- Deal-hungry family offices are competing for investment talent, and are willing to pay more for it.
- Average compensation for VC principals at family offices jumped 17% in one year, per a study.
- Hiring demand and a new, younger class of wealthy entrepreneurs are pushing salaries upwards.
Family offices are staffing up in order to get access to direct investments, and they’re willing to pay more to poach talent from Wall Street and Silicon Valley.
The average compensation for principals of venture capital teams at family offices that pay bonuses increased by 17% from $310,000 to $363,000 from 2020 to 2021, according to a new survey published by Silicon Valley Bank and Campden Wealth. The average salary grew modestly from $234,000 to $245,000, but bonuses jumped from 32% of base salaries to 48%.
Demand for family office talent is soaring and pushing compensation upwards. More than a third of family offices surveyed by UBS in 2020 said that salary costs were rising.

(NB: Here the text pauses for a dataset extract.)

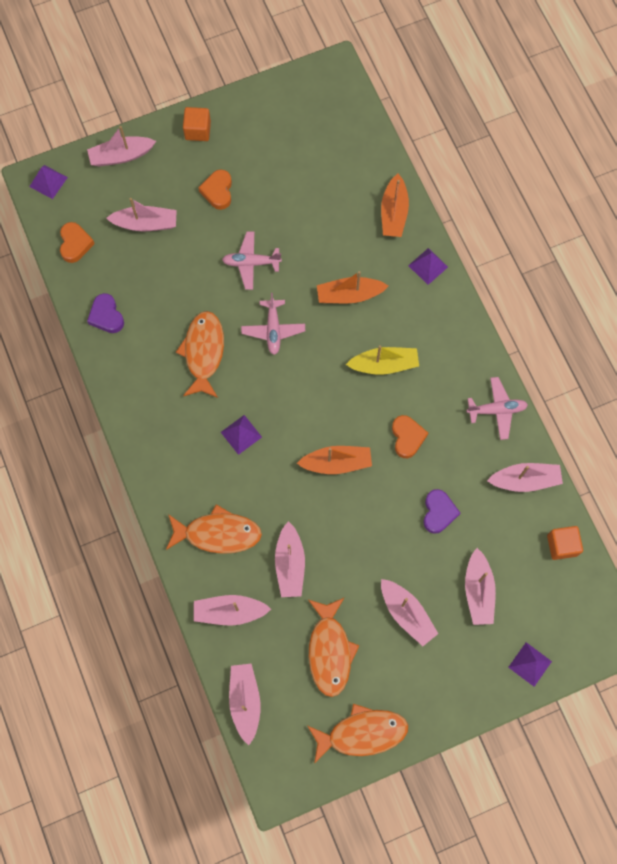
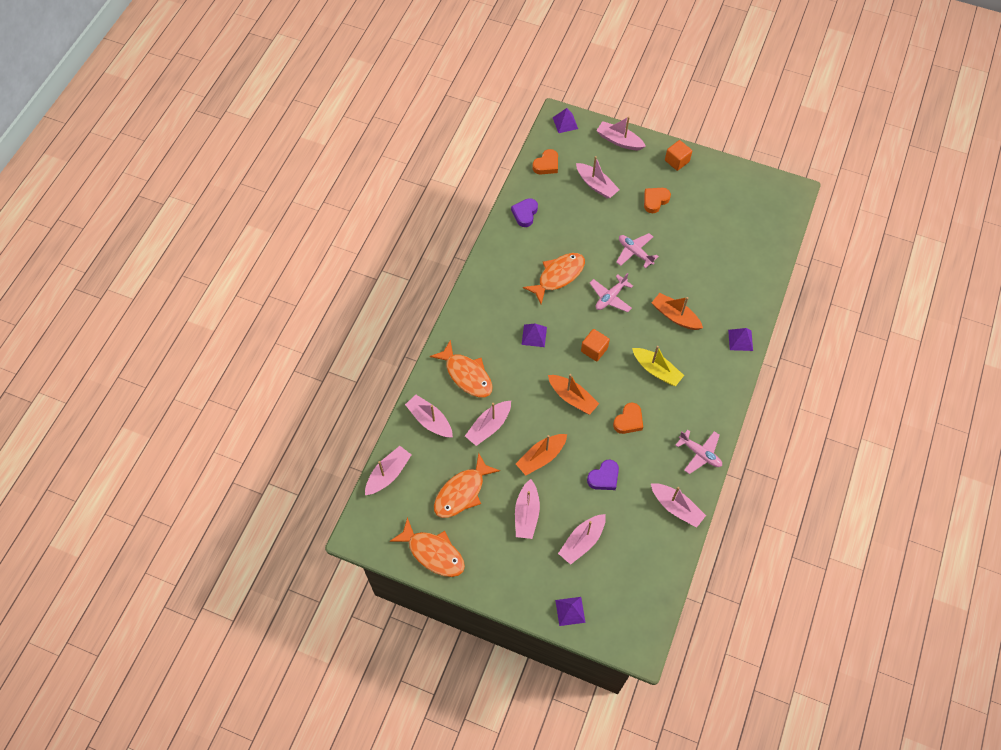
camera: 45 degrees right, 10 degrees down
(394, 213) = (749, 294): orange boat -> orange boat (541, 457)
(562, 545) = (661, 564): orange cube -> orange cube (594, 350)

Salaries can vary widely, as noted by the SVB and Campden Wealth report, and depends in part on the amount of assets under management – the average in the survey was $989 million – and the complexity of the portfolio. Compensation for principals on venture investment teams ranged from $75,000 to $650,000 with bonuses anywhere from 10% to 110% of base salary. Despite the wide range in the sample, SVB’s Shailesh Sachdeva believes from the quantitative and interview data that both base salaries and bonuses are trending upward.
“There is a significant shortage of talent,” Sachdeva, managing director of the firm’s family office practice, told Insider via email. “Family offices are moving towards the kind of packages that are required to attract high-quality talent away from their many options.”
Recruiter Neil Kreuzberger said that compensation has increased over the past several years, and demand for family office talent is at an all-time high after a brief pause at the beginning of the pandemic. He doesn’t see it slowing down as Americans are expected to transfer an estimated $68 trillion in assets over the next 25 years, and Baby Boomer family office leaders are retiring. Further, a new class of wealthy entrepreneurs created by a robust stock market are less likely to balk at paying staff more.
“Younger wealth owners, especially if they are in touch with the hedge fund or VC world, are more apt to be open to increases in compensation that are going on,” Kreuzberger told Insider. “It’s harder if you have a first-generation business owner who has been frugal and shrewd throughout their whole life.”
Principals and chief investment officers had an average carry – or share of profits – of 11% and 7.3%, respectively. There can be a long wait for payouts as family offices typically have a long investment horizon. Tayyab Mohamed, president of family office recruiter Agreus, has seen family offices get creative with compensation structures in order to keep investment staff happy.
“They might try to incentivize talent based on the current valuation of their portfolios, and maybe having a formula where it pays out every three years,” he said.